Ultimate salvaging: a schoolhouse becomes a home.
In the heart of the Northeast Kingdom in Vermont sat an old, one-room schoolhouse, closed up for perhaps 30 years. It was August, a beautiful time of year in the Green Mountain State. The schoolhouse was for sale, and I bought it in that fall of 1983. The town has no record of the construction date, but from what I could find, it was probably built by French–Canadian craftsmen around 1920.

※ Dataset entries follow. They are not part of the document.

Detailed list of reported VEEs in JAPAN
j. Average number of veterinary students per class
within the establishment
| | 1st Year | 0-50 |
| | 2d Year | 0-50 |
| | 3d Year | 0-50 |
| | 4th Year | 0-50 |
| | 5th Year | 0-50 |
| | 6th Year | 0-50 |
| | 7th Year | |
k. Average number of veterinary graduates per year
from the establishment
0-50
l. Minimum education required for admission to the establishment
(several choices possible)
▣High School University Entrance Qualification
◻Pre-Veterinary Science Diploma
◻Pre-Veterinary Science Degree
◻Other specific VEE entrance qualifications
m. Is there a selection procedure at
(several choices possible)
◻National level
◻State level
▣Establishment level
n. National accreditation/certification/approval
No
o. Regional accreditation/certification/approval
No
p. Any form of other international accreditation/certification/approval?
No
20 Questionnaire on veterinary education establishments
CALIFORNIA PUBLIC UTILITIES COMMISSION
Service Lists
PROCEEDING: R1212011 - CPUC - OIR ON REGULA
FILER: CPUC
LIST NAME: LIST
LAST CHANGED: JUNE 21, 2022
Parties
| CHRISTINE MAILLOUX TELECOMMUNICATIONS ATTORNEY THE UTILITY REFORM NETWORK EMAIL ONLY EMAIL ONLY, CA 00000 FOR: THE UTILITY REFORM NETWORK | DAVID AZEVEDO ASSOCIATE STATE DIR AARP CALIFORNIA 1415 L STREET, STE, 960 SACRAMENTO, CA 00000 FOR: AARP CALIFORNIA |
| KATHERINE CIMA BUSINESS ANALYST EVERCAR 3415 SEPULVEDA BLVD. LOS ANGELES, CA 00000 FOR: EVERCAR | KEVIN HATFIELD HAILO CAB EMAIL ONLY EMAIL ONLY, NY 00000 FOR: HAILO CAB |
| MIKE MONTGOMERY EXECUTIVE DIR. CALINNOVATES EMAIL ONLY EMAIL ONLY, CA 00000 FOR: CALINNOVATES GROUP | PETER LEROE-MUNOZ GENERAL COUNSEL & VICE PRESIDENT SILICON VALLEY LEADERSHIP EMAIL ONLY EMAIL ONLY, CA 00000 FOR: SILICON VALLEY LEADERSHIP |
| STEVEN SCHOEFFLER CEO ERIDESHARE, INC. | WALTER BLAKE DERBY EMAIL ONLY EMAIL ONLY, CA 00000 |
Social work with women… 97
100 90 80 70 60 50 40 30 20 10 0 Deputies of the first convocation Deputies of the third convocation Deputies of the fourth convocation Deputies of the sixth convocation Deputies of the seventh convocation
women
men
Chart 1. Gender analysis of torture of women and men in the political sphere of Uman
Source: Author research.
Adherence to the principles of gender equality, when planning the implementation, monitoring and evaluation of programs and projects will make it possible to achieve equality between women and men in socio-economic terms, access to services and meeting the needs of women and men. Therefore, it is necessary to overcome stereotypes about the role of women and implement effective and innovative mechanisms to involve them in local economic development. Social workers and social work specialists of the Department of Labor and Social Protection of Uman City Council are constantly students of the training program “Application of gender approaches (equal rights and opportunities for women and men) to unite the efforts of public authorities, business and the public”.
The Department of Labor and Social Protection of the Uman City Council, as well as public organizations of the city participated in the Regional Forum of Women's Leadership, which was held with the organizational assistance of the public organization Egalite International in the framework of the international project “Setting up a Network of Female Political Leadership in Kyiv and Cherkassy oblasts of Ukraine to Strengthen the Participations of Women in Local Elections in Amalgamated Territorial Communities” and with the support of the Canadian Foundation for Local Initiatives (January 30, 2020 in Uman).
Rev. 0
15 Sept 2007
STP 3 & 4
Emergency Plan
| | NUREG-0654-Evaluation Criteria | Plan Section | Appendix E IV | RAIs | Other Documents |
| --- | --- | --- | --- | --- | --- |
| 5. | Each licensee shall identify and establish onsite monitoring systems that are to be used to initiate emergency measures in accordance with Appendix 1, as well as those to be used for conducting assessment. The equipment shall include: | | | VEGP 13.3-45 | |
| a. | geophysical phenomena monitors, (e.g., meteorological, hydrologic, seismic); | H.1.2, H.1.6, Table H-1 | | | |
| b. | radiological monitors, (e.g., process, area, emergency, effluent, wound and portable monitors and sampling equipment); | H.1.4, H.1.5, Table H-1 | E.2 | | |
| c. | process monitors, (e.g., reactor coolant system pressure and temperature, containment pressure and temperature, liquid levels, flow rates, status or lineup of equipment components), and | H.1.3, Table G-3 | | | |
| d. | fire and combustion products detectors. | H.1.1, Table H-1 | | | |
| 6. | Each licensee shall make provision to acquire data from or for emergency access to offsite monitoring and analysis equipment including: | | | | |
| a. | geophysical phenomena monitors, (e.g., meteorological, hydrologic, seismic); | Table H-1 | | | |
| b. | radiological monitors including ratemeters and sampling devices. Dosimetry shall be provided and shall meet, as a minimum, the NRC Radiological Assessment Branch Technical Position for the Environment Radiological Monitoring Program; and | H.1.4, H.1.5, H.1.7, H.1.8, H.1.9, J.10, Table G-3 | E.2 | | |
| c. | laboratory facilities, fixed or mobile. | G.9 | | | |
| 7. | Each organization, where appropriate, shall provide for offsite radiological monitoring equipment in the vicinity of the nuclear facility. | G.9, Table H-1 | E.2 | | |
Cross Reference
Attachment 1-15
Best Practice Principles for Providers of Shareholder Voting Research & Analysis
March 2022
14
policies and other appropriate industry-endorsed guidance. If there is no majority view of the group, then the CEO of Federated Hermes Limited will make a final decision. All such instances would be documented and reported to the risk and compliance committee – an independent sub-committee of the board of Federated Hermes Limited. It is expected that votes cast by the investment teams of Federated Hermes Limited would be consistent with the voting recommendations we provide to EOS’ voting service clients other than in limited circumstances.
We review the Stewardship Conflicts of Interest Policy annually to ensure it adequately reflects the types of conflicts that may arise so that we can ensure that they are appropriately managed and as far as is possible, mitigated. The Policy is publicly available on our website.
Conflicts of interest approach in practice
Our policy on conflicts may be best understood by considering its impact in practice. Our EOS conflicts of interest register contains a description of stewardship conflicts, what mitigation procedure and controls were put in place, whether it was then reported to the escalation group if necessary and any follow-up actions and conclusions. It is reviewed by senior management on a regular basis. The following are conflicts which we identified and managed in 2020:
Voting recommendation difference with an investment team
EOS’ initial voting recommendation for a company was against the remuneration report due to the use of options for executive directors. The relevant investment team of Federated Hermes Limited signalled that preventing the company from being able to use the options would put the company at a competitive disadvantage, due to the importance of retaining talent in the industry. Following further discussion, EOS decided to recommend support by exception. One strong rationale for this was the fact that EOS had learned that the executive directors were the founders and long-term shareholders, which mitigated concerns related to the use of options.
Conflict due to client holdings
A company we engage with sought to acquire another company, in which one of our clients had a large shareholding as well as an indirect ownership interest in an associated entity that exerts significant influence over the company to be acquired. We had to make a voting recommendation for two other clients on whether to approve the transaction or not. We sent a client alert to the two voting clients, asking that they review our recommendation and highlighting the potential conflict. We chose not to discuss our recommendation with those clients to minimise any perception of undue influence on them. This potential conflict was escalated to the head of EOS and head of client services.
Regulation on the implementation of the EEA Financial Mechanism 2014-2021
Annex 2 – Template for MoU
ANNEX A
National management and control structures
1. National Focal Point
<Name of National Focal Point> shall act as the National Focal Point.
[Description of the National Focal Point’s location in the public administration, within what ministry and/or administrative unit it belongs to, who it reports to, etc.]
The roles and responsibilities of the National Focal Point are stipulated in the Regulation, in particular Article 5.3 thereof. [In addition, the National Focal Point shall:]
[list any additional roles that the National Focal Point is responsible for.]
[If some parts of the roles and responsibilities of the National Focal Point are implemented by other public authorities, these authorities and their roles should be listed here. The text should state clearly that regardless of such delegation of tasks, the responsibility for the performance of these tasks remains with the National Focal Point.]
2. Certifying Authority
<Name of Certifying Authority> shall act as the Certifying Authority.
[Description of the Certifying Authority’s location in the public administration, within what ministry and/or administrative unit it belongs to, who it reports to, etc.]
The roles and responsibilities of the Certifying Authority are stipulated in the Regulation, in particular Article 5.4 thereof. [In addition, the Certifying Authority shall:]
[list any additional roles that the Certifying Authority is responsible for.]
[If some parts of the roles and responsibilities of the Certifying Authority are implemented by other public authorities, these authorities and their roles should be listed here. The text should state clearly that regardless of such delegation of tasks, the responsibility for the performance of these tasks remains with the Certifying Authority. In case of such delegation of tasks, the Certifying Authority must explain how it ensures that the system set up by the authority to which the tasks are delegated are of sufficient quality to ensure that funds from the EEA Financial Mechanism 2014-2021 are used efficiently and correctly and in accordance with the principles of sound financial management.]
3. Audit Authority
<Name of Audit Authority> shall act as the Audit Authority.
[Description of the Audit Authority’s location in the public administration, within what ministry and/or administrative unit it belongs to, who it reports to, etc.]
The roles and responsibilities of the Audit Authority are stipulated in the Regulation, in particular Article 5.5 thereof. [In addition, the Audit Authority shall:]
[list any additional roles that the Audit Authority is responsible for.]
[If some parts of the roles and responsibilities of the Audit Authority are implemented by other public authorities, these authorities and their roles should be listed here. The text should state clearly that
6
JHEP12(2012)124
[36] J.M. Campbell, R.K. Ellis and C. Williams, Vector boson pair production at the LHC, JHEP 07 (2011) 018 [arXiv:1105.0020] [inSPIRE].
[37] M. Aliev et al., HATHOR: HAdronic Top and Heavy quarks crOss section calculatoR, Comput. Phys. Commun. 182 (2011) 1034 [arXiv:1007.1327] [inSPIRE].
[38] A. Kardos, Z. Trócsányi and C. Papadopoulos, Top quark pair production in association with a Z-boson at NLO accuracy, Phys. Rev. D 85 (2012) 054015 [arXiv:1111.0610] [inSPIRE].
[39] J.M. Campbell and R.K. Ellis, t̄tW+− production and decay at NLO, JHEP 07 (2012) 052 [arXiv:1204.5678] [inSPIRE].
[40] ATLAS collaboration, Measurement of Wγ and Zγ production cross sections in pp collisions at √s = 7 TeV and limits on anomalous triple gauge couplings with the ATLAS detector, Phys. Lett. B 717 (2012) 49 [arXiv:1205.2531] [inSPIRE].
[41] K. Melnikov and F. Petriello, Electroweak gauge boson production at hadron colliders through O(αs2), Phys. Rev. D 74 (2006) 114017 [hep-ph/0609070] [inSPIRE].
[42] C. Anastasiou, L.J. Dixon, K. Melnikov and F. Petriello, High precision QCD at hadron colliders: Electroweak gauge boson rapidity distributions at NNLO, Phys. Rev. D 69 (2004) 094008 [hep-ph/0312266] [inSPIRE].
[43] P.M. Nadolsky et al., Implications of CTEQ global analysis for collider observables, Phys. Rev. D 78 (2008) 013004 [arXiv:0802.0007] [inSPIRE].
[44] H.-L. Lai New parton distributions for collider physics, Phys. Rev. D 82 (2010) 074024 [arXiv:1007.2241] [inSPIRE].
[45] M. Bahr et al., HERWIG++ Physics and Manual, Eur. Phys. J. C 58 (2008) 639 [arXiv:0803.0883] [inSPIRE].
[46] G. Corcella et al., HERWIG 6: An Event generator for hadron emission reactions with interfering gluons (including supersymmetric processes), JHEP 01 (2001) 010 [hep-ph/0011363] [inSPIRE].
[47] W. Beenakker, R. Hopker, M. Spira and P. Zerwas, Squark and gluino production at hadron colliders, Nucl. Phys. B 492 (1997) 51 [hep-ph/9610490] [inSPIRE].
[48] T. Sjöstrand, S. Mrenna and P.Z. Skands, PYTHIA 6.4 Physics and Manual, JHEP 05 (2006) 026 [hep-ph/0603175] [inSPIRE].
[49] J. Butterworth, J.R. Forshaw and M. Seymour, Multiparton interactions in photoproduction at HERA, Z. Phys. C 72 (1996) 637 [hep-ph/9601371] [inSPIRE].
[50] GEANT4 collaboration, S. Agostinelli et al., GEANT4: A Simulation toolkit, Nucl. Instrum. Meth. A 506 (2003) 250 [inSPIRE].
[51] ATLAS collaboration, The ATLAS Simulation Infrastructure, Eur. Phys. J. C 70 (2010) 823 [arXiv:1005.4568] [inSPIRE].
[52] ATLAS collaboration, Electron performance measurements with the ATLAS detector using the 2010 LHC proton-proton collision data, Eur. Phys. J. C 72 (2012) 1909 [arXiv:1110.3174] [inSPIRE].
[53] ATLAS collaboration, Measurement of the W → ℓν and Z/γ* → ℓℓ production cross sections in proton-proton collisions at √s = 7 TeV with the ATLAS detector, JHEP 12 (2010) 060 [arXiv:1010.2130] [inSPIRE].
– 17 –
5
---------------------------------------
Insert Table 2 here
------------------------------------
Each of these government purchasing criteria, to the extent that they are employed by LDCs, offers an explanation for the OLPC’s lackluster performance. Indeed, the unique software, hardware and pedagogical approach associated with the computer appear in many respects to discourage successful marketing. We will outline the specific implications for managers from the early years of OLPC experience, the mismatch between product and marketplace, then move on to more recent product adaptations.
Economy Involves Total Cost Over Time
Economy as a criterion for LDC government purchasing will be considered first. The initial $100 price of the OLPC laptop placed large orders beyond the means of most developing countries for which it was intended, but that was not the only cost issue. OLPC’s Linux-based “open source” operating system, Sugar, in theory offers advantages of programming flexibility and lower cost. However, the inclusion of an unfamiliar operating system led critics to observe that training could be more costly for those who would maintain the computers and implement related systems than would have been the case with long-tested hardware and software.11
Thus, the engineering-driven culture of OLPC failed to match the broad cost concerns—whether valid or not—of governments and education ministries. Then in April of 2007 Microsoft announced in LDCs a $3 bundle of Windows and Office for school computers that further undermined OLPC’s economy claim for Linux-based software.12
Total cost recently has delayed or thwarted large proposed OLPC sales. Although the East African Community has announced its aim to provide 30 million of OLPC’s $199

My aim was to renovate the schoolhouse into an energy-efficient, three-bedroom, two-bath home that could be used year-round. To save money, I would do most of the work myself; I was trained as a civil engineer. I drew up 20 pages of architectural plans showing structural aspects of the existing building and a plan for restoration. I’d renovate one project at a time. If I thought too far ahead, I’d be overwhelmed.
First, I needed a new concrete foundation. Using floor jacks, I lifted the building a few inches. A bulldozer removed the old foundation and a new one was poured. Before the sills were firmly bolted to the foundation, I worried the schoolhouse might topple over, but it stood steady.
I used original materials to keep costs down, restoring doors and windows, casings, baseboards, and wainscoting. Some pieces went back where they’d been, others met the needs of newly constructed rooms. To the left of the woodstove, an elevated stage where students used to perform adds interest.
I built a post-and-beam sleeping loft on the main floor, using hand-hewn beams purchased from a local farmer. The rock-maple floor on the main level was in fine condition and came back to its original honey color with a little sanding and four coats of clear polyurethane. I restored the cupola on the roof and installed a large school bell inside. The bell rope hangs down to the main floor. The roofing is new.